There’s something so healing, so quietly radical, about pottering. To potter means to wander without a destination, to move slowly and gently, without hurry or imperative, simply being in the rhythm of things. And when you potter in the garden or on your allotment — that’s the very soul of pottering, because nature gives you permission to slow down, to explore, to listen.
As our mentor, the herbalist and wizard-scientist Christopher Hedley, reminds us, “To be a good herbalist you have to be able to potter; potter in your garden, potter in your kitchen and potter in your clinic.”
In pottering, we don’t rush. We touch, smell, and observe. We let our hands float over roots, leaves, and soil. And in that gentle slowing, we reconnect — with the land, with the plants, and with ourselves.

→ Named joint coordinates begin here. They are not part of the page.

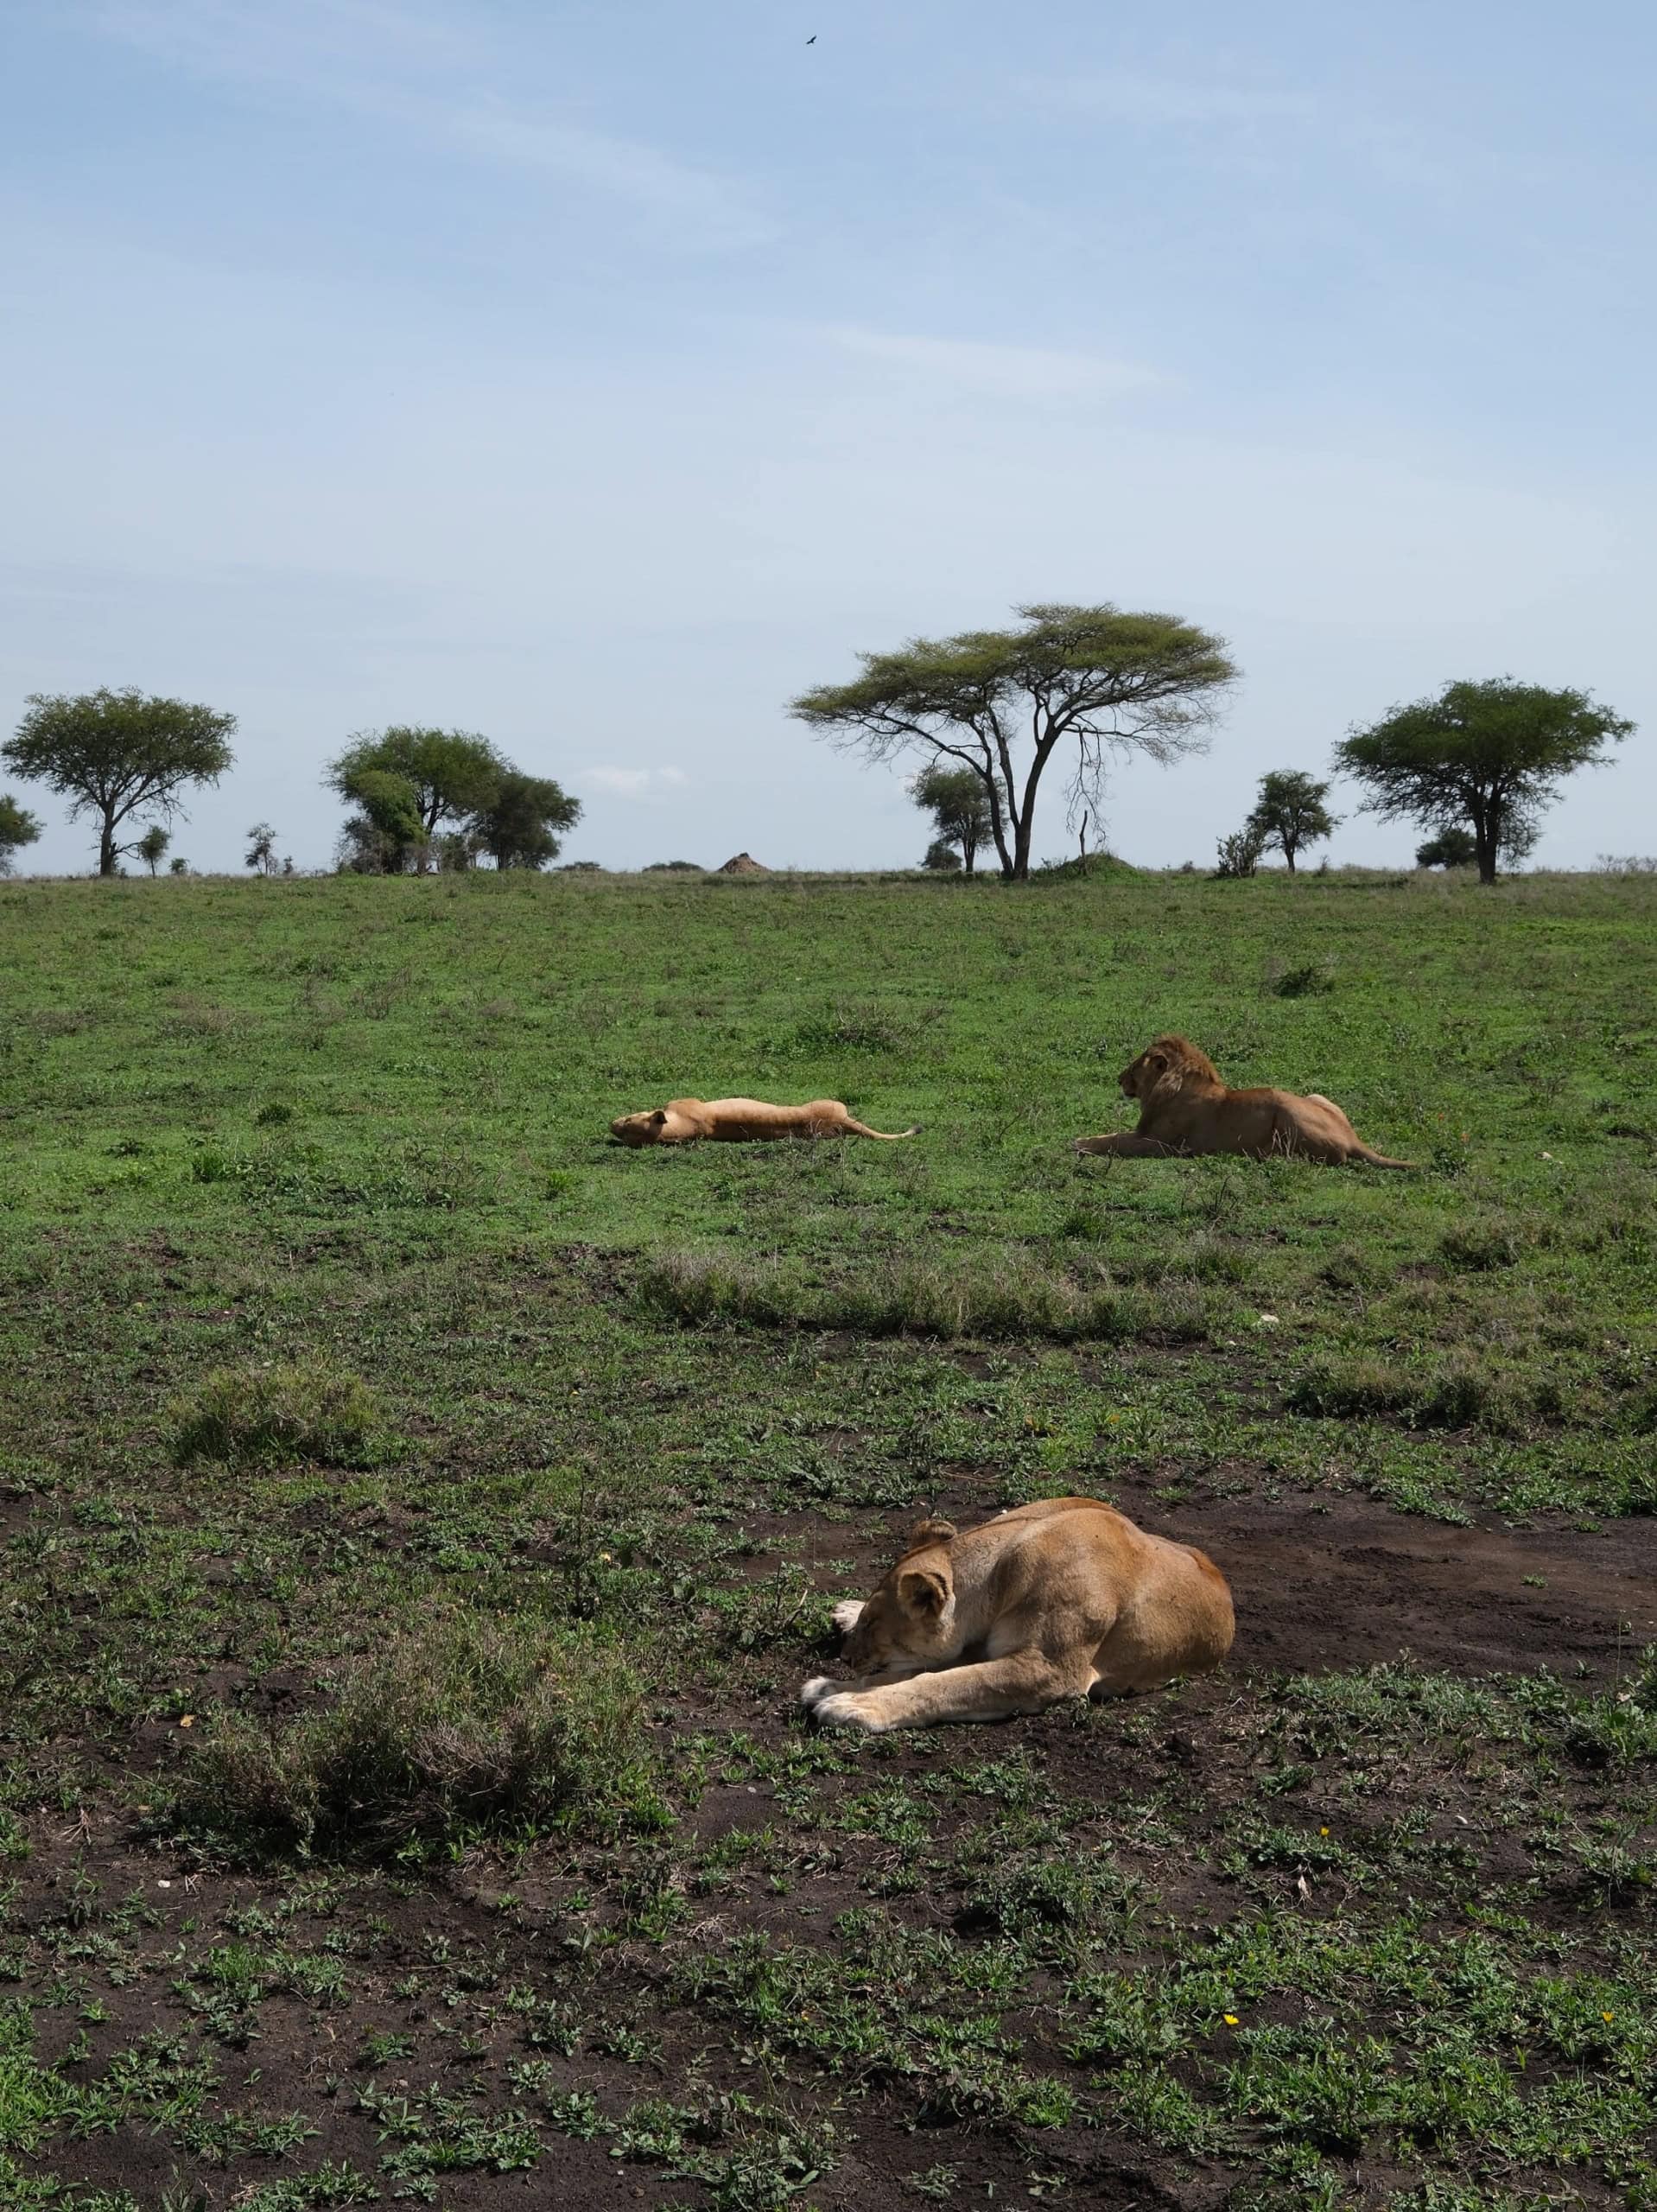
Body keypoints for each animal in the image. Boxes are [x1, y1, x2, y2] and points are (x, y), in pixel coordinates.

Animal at [800, 1497, 1233, 1733]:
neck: (1000, 1577)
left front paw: (853, 1704)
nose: (845, 1658)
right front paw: (833, 1686)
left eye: (875, 1624)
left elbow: (942, 1684)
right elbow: (925, 1675)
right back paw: (843, 1610)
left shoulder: (1047, 1670)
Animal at [1074, 1035, 1416, 1168]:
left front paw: (1080, 1146)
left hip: (1289, 1110)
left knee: (1332, 1157)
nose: (1119, 1079)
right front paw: (1082, 1140)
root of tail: (1352, 1137)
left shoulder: (1164, 1145)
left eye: (1134, 1067)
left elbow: (1117, 1142)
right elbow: (1111, 1135)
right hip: (1316, 1097)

Pottering is sacred. It’s in these unhurried moments that we notice how a herb leans toward the sun, how its leaves cradle dew, how scent shifts with the wind. Christopher Hedley believed that “how a plant is in the world is how it will be in you.” We carry this truth as we move slowly through our gardens, letting the plants teach us patience, attention, and care.
Today, we give ourselves permission to potter. To wander. To linger. To let the earth guide us. In this gentle, unhurried way, we find a kind of medicine for our hurried souls.